Extract each line of the material that follows exactly and omit its pictures.
-------- EXTRACTED INFORMATION --------
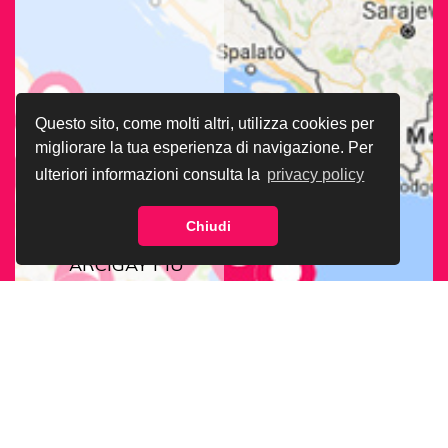
Questo sito, come molti altri, utilizza cookies per
migliorare la tua esperienza di navigazione. Per
ulteriori informazioni consulta la
privacy policy
Chiudi
CERCA LA SEDE
ARCIGAY PIÙ
VICINA A TE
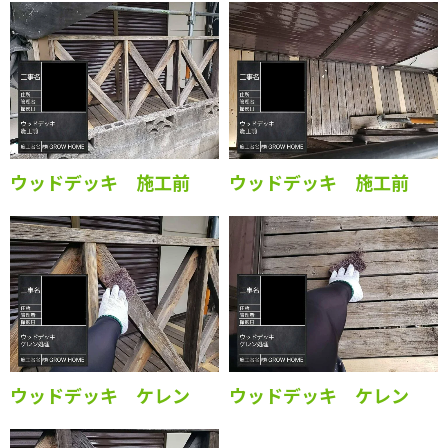
ウッドデッキ 施工
ウッドデッキ 施工前
ウッドデッキ 施工前
ウッドデッキ ケレン
ウッドデッキ ケレン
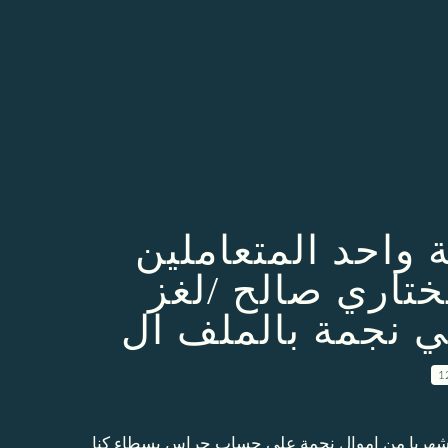
 واحد المتعاملين
ختاري صالح /لغز
 نجمة بالملف ال
1
راسة تجني ارباحا ب 20 مليار سنتيم شهريا من اموال نجمة على حساب حراس بسطاء كنا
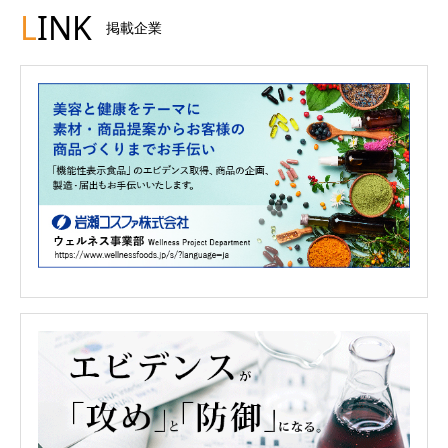
L
INK
掲載企業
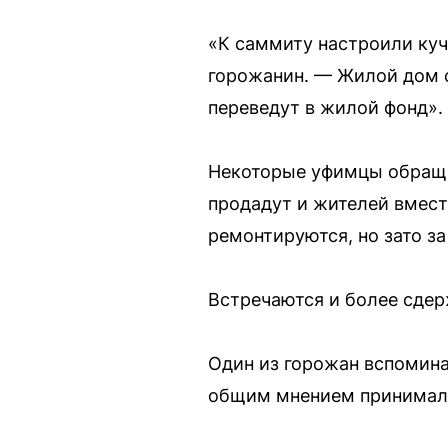
«К саммиту настроили куч
горожанин. — Жилой дом с
переведут в жилой фонд».
Некоторые уфимцы обраща
продадут и жителей вместе
ремонтируются, но зато з
Встречаются и более сдерж
Один из горожан вспомин
общим мнением принимали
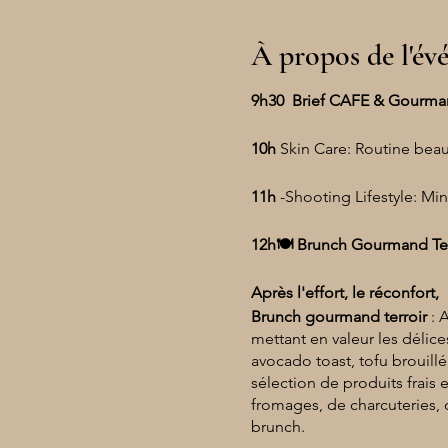
À propos de l'é
9h30 Brief CAFE & Gourma
10h
Skin Care: Routine bea
11h
-Shooting Lifestyle: Mi
12h🍽️ Brunch Gourmand Terr
Après l'effort, le réconfort,
Brunch gourmand terroir
: 
mettant en valeur les délice
avocado toast, tofu brouill
sélection de produits frais
fromages, de charcuteries, 
brunch.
--------
RESPONSE FOR THIS EXERCISE.
Questo sito, come molti altri, utilizza cookies per
migliorare la tua esperienza di navigazione. Per
ulteriori informazioni consulta la
privacy policy
Chiudi
CERCA LA SEDE
ARCIGAY PIÙ
VICINA A TE
ウッドデッキ 施工
ウッドデッキ 施工前
ウッドデッキ 施工前
ウッドデッキ ケレン
ウッドデッキ ケレン
 واحد المتعاملين
ختاري صالح /لغز
 نجمة بالملف ال
1
راسة تجني ارباحا ب 20 مليار سنتيم شهريا من اموال نجمة على حساب حراس بسطاء كنا
L
INK
掲載企業
«К саммиту настроили куч
горожанин. — Жилой дом с
переведут в жилой фонд».
Некоторые уфимцы обраща
продадут и жителей вместе
ремонтируются, но зато з
Встречаются и более сдерж
Один из горожан вспомин
общим мнением принимали
À propos de l'é
9h30 Brief CAFE & Gourma
10h
Skin Care: Routine bea
11h
-Shooting Lifestyle: Mi
12h🍽️ Brunch Gourmand Terr
Après l'effort, le réconfort,
Brunch gourmand terroir
: 
mettant en valeur les délice
avocado toast, tofu brouill
sélection de produits frais
fromages, de charcuteries, 
brunch.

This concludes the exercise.